> **DOCUMENT SEGMENT**:
....

# Upper age limit.



## -1 (16 Mar 2010)

Greetings,

What is the upper age limit to become an *officer* in the CF? 

What is the upper age limit to become a *pilot * in the CF?

Is this regulation based on the time that you apply, are accepted, enter training, or earn your wings?

I will clarify that I have researched and inquired before posting this topic. I haven't received a straight answer, and nor have I found a similar topic (that could be my fault), but, regardless in my opinion this is a good reference for a broad base of users on this forum. I simply would have used a similar topic as my reference if I was successful in finding it.

FYI, I have researched the CF Forces recruiting site and followed up with a question to the site. I received an automated response or so I'm guessing, it wasn't very specific to my question. I have even inquired about the possibility of enrolling to the RMC. I specified my current age of 30 and my current status as a soon to be immigrant, and despite the three years that I 'll have to ride out and my aspiration of flying, he said that I'd be qualified to apply for DEO and a seat in flight school.

I just want to double check and find out straight from the sources who are _living_ it and that includes going through the motions (application process or flight school) or already winged. Because conflicting info can arise at anytime; and again, this could be the _end-all tell-all _ (currently) source for those in a similar (or somewhat) situation.

....

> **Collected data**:
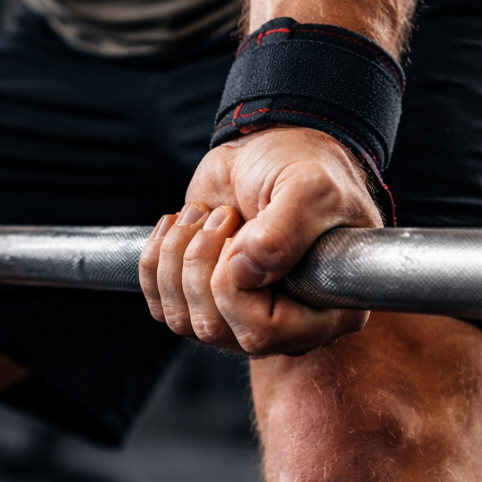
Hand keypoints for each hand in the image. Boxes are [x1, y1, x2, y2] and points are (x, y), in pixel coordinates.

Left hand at [139, 125, 379, 355]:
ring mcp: (241, 313)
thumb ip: (282, 233)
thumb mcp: (309, 189)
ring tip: (205, 214)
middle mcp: (284, 322)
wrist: (268, 148)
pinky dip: (156, 260)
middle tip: (225, 216)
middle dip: (202, 263)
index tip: (242, 233)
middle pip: (214, 328)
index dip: (236, 290)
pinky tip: (182, 223)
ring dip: (179, 256)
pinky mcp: (203, 295)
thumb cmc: (304, 166)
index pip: (265, 333)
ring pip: (182, 320)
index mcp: (325, 308)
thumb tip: (241, 274)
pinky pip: (160, 304)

....

> **WORK ORDER 1**: Update the forum post from "I will clarify" to "in finding it.", replacing "reference" with "resource".
> **WORK ORDER 2**: In the forum post, why does the writer want to hear from forum members after already contacting the recruiting site?
Answer using the forum post alone.

> **WRITTEN ANSWER 1**:
I will clarify that I have researched and inquired before posting this topic. I haven't received a straight answer, and nor have I found a similar topic (that could be my fault), but, regardless in my opinion this is a good resource for a broad base of users on this forum. I simply would have used a similar topic as my resource if I was successful in finding it.

> **WRITTEN ANSWER 2**: The reply from the recruiting site seemed automated and wasn't specific to the question. Because conflicting information can arise at any time, the writer wants to double-check with people who are living it, whether they are going through the application process or flight school or are already winged.